XXXVIII

Deux hommes ont entamé le quart d’heure de plaintes qu’ils se réservent chaque jeudi soir tandis qu’une jeune fille s’ennuie ferme à leurs côtés. Elle pense à son week-end, à l’argent qu’elle n’a pas, indispensable pourtant au vendredi soir d’enfer qu’elle se promet au Dam. Elle finit par prêter l’oreille aux propos des deux geignards qui, sur l’tinéraire sans borne de la plainte, embrochent une revenante: la question des femmes et de l’argent. Ils listent sans pitié les dépenses excessives et inutiles de leur femme, puis de la femme en général. L’oreille de l’adolescente frémit alors et leste comme l’écureuil de la Caisse d’Epargne s’engage dans la brèche qu’elle n’espérait plus.

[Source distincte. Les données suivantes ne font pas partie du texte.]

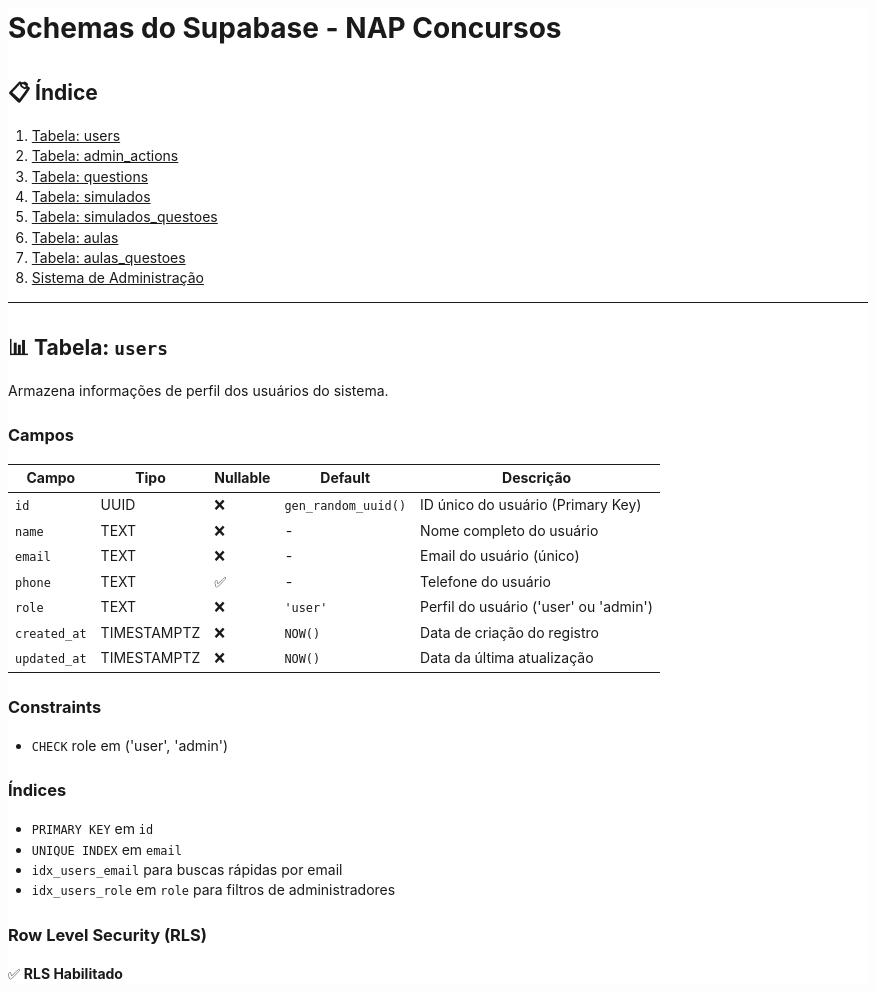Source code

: # Schemas do Supabase - NAP Concursos

## 📋 Índice

1. [Tabela: users](#tabela-users)
2. [Tabela: admin_actions](#tabela-admin_actions)
3. [Tabela: questions](#tabela-questions)
4. [Tabela: simulados](#tabela-simulados)
5. [Tabela: simulados_questoes](#tabela-simulados_questoes)
6. [Tabela: aulas](#tabela-aulas)
7. [Tabela: aulas_questoes](#tabela-aulas_questoes)
8. [Sistema de Administração](#sistema-de-administração)

---

## 📊 Tabela: `users`

Armazena informações de perfil dos usuários do sistema.

### Campos

| Campo | Tipo | Nullable | Default | Descrição |
|-------|------|----------|---------|-----------|
| `id` | UUID | ❌ | `gen_random_uuid()` | ID único do usuário (Primary Key) |
| `name` | TEXT | ❌ | - | Nome completo do usuário |
| `email` | TEXT | ❌ | - | Email do usuário (único) |
| `phone` | TEXT | ✅ | - | Telefone do usuário |
| `role` | TEXT | ❌ | `'user'` | Perfil do usuário ('user' ou 'admin') |
| `created_at` | TIMESTAMPTZ | ❌ | `NOW()` | Data de criação do registro |
| `updated_at` | TIMESTAMPTZ | ❌ | `NOW()` | Data da última atualização |

### Constraints

- `CHECK` role em ('user', 'admin')

### Índices

- `PRIMARY KEY` em `id`
- `UNIQUE INDEX` em `email`
- `idx_users_email` para buscas rápidas por email
- `idx_users_role` em `role` para filtros de administradores

### Row Level Security (RLS)

✅ **RLS Habilitado**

Je la vois venir.
– Vous n’y connaissez rien, les femmes sont discriminées, c’est dégueulasse! elles ont beaucoup plus de frais que les hommes, c’est injuste!
– Allez! allez! sourit le premier.
– Ecoute-la! somme le père qui déteste qu’on plaisante avec sa fille.
– Vous êtes nuls! reprend la fille, vous n’avez pas conscience de toutes les inégalités, les femmes sont discriminées dans tous les domaines: l’épilation, jambes et aisselles; le maquillage, rouge à lèvres, mascara et blush; la mammographie non remboursée avant 50 ans; le shampooing, couleur et brushing; les cosmétiques, crèmes de jour, de nuit et démaquillant…
La fille s’interrompt d’elle-même, ni son père ni son ami ne semblent convaincus, son intervention ne va pas suffire… Exaspérée la fille lance alors:
– Et en plus la femme dépense plus!
Les deux croquants se regardent un instant, le père est médusé par l’irréfutable, l’argument a fait mouche, sa fille ira loin, il en est certain désormais. Il ouvre alors son porte-monnaie et lui glisse dans la main avec un sourire de fierté un gros billet bleu.
Elle ira loin. Au moins jusqu’au Dam.

Jean Prod’hom

Disposer de ce qui ne nous appartient pas



Il convient de demeurer le témoin scrupuleux des circonstances si souvent quelconques de nos existences. S’en détache parfois une lueur, un bris du temps. Qu’il soit aux yeux de celui qui n’a plus rien à perdre et qui l’attend une apparition dont il aurait préparé la venue ou un aléa qui l’aurait pris à revers importe peu car il vient et ne demande rien. Il règne un instant sans partage, bien au-delà de l’horizon, en éclairant étale ce qui l’a vu naître.
Le légataire aura tout loisir d’engager les travaux, tailler, élaguer, déplacer, jusqu’à la nuit et loin des fastes des bandes passantes, écimer, soulever pour déployer les secrets des circonstances transfigurées par ce brin d’éternité, lueur, levier et clé d’une nouvelle alliance déposés dans le passé révolu continué de ce qui aura été mais qu’aucune parole prophétique ne dira jamais: l’énigme incarnée, qui se maintient éveillée dans le futur antérieur.